Requirements
a) Please write out the passage from the article about TJ Weeks, starting at "Collegiate debut, unfamiliar" and ending at "it. Nine-point game.".
b) In one to three sentences, explain what the article about TJ Weeks credits for the Massachusetts team's six-point lead late in the season opener.
c) In the article about TJ Weeks, which player passes to Weeks as he comes off the baseline?

Text passage
>> START

Parker Peters/Daily Collegian
Parker Peters/Daily Collegian

Like Father, Like Son: TJ Weeks is carving his own legacy at UMass

“Just trying to live up to the name.”

November 13, 2019

When TJ Weeks catches it in the corner, he doesn’t hesitate.

Collegiate debut, unfamiliar circumstances, close game — doesn’t matter. Preston Santos finds Weeks coming off the baseline, and UMass Lowell’s Connor Withers already has a hand up to contest. The Massachusetts men’s basketball team leads by six with under three minutes to play in the season opener, thanks in large part to Weeks’ 17 points thus far. The River Hawks have learned by now not to leave him open, and Withers does his job, with a hand in Weeks’ face before he even catches it.

It doesn’t matter. Weeks lets it fly anyway, and drills it. Nine-point game.

>> END

Data records
>> START

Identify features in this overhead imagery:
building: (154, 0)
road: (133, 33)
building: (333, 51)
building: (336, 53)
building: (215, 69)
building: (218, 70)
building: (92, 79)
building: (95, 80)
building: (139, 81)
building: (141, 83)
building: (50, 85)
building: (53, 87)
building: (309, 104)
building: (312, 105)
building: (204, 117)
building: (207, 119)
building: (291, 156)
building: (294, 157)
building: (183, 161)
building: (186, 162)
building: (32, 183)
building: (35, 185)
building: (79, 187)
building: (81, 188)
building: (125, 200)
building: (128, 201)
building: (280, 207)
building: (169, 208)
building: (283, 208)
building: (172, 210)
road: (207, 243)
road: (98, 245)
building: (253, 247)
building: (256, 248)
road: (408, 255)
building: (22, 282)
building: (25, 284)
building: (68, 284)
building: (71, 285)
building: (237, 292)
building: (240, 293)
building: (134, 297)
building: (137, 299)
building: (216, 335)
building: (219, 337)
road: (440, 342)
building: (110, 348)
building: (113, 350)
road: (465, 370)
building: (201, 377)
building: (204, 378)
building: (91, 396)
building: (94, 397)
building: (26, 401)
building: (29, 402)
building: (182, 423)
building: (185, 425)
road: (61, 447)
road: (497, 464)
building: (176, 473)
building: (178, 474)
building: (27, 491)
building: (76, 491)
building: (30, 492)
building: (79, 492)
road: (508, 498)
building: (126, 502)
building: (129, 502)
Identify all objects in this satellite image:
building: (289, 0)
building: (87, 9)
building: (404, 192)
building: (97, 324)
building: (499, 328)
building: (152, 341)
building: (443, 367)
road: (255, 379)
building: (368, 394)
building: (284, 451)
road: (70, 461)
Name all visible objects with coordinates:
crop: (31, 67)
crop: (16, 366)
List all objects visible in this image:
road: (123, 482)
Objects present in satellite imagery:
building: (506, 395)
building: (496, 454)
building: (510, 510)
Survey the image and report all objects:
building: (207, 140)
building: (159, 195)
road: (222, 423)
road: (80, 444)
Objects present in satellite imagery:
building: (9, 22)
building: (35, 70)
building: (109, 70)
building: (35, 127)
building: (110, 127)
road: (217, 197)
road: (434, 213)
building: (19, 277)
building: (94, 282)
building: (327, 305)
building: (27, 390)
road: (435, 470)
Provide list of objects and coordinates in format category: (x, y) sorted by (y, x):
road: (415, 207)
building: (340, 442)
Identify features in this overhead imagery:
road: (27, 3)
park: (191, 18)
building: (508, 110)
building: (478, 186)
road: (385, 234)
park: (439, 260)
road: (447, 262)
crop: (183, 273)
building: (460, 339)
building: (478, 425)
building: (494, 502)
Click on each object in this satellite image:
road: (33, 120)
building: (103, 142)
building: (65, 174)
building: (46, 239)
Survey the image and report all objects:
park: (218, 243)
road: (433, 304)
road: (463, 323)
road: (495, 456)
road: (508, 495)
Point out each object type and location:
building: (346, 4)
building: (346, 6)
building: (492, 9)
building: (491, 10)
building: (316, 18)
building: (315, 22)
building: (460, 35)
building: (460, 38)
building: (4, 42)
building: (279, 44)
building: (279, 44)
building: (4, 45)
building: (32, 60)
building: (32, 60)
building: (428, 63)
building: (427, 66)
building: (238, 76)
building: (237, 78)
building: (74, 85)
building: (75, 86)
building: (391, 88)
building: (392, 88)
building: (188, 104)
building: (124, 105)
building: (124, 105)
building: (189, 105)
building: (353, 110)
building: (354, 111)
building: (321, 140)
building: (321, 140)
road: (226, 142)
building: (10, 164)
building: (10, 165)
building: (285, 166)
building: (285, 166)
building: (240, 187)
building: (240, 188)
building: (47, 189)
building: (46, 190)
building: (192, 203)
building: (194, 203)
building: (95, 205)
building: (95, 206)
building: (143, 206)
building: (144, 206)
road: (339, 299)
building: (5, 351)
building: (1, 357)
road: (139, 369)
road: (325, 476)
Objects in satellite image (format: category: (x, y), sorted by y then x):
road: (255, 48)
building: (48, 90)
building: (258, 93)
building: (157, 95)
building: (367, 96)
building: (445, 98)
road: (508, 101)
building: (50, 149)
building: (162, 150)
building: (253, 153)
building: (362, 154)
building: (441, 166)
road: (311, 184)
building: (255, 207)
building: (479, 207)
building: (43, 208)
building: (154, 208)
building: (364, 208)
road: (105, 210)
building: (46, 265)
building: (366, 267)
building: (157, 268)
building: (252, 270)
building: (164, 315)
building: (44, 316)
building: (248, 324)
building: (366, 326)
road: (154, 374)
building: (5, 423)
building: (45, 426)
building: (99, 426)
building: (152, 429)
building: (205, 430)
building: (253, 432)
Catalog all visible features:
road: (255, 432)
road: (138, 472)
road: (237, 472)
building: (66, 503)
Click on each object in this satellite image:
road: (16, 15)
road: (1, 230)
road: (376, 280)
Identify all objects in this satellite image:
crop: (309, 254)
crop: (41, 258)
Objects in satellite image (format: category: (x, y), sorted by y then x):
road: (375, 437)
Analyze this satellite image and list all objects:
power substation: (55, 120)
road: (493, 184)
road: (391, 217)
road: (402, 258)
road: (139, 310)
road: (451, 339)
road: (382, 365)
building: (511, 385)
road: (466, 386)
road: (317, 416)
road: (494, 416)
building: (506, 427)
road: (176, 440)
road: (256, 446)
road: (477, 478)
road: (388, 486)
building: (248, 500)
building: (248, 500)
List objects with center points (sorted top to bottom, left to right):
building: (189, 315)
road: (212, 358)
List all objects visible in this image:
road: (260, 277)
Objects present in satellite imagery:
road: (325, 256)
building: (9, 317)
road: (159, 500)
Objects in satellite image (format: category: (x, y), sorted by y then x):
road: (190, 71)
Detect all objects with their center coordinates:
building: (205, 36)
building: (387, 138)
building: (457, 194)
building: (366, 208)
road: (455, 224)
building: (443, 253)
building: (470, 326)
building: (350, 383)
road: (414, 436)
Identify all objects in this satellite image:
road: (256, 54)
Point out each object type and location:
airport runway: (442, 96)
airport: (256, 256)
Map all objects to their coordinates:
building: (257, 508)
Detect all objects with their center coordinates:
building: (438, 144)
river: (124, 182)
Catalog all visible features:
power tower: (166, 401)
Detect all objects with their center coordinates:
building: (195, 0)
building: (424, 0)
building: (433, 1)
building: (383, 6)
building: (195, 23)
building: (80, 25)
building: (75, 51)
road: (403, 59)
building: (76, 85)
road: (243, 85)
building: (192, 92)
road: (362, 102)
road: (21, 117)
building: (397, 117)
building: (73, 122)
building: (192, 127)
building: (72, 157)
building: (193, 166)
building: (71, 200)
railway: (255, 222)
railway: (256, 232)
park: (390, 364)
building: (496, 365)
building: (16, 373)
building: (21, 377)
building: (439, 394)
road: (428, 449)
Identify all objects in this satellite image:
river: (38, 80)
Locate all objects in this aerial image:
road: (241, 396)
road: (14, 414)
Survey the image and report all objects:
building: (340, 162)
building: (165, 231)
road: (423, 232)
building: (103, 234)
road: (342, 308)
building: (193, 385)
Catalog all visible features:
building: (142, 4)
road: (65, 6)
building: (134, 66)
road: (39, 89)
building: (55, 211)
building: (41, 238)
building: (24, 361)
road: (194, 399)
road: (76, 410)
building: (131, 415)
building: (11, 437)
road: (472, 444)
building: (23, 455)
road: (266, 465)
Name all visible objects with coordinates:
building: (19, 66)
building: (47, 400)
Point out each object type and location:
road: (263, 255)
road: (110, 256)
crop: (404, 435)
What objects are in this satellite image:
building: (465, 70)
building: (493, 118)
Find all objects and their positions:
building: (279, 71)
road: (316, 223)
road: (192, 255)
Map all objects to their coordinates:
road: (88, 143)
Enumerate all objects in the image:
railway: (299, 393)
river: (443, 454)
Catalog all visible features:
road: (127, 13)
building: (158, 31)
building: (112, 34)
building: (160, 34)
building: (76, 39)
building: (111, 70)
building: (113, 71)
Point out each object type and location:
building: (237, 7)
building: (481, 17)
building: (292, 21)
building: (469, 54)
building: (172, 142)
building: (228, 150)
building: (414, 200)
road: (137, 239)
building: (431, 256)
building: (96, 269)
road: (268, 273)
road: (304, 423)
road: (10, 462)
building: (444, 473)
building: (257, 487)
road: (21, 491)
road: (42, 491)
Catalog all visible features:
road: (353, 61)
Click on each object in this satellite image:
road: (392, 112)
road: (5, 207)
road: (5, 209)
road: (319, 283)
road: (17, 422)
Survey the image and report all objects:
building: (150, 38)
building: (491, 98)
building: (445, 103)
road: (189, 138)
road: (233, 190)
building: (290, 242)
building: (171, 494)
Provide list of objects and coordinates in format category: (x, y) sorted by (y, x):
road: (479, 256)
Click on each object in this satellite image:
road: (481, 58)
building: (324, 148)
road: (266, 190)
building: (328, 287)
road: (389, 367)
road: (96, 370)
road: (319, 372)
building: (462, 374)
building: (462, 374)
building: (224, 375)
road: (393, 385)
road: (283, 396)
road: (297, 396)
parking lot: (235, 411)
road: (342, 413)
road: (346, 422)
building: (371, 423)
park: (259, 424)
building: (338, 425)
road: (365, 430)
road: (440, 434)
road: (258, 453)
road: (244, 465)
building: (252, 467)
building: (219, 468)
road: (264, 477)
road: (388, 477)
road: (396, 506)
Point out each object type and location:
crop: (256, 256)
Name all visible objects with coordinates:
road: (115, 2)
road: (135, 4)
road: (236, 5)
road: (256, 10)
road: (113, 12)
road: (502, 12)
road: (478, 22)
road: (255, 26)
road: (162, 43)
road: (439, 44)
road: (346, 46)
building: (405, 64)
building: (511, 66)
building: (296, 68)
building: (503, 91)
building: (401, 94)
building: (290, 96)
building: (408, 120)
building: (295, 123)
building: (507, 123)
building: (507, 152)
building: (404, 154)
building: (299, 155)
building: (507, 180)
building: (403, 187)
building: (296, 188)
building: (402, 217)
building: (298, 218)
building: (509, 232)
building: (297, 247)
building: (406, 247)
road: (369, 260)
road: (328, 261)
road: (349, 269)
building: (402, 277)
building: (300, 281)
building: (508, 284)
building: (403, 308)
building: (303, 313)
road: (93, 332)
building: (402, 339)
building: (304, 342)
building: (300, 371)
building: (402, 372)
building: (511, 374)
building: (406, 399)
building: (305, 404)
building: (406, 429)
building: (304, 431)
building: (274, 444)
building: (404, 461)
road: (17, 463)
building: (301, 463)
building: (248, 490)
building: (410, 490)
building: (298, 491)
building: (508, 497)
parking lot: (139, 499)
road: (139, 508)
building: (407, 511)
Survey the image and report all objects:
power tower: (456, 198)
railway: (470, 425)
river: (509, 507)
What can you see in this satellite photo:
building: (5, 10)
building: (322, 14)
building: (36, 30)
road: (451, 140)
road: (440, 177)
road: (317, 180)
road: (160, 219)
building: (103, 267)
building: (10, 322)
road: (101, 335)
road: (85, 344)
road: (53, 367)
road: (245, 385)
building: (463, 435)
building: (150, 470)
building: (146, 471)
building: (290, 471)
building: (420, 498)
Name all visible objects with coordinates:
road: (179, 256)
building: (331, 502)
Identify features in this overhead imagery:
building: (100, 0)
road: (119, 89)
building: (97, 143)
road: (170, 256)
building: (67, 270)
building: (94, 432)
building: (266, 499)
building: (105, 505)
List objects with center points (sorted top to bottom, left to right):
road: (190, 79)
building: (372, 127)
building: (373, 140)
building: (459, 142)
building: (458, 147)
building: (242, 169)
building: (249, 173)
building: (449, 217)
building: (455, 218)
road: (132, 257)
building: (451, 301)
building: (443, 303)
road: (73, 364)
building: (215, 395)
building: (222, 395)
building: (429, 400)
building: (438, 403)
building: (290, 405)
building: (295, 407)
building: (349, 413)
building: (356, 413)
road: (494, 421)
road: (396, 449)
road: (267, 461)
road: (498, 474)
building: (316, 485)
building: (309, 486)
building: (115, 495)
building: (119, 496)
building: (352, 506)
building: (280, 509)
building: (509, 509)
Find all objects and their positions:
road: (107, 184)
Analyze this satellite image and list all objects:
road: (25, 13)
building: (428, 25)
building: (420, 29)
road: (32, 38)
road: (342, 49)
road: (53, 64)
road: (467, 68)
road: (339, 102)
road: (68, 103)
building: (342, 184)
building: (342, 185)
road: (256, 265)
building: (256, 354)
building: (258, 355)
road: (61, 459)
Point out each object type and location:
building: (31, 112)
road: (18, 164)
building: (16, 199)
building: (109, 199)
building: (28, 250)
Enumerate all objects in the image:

>> END

The solutions
a)
Collegiate debut, unfamiliar circumstances, close game — doesn’t matter. Preston Santos finds Weeks coming off the baseline, and UMass Lowell’s Connor Withers already has a hand up to contest. The Massachusetts men’s basketball team leads by six with under three minutes to play in the season opener, thanks in large part to Weeks’ 17 points thus far. The River Hawks have learned by now not to leave him open, and Withers does his job, with a hand in Weeks’ face before he even catches it.

It doesn’t matter. Weeks lets it fly anyway, and drills it. Nine-point game.

b) Massachusetts leads by six with under three minutes to play largely because of Weeks' 17 points up to that point in the game.

c) Preston Santos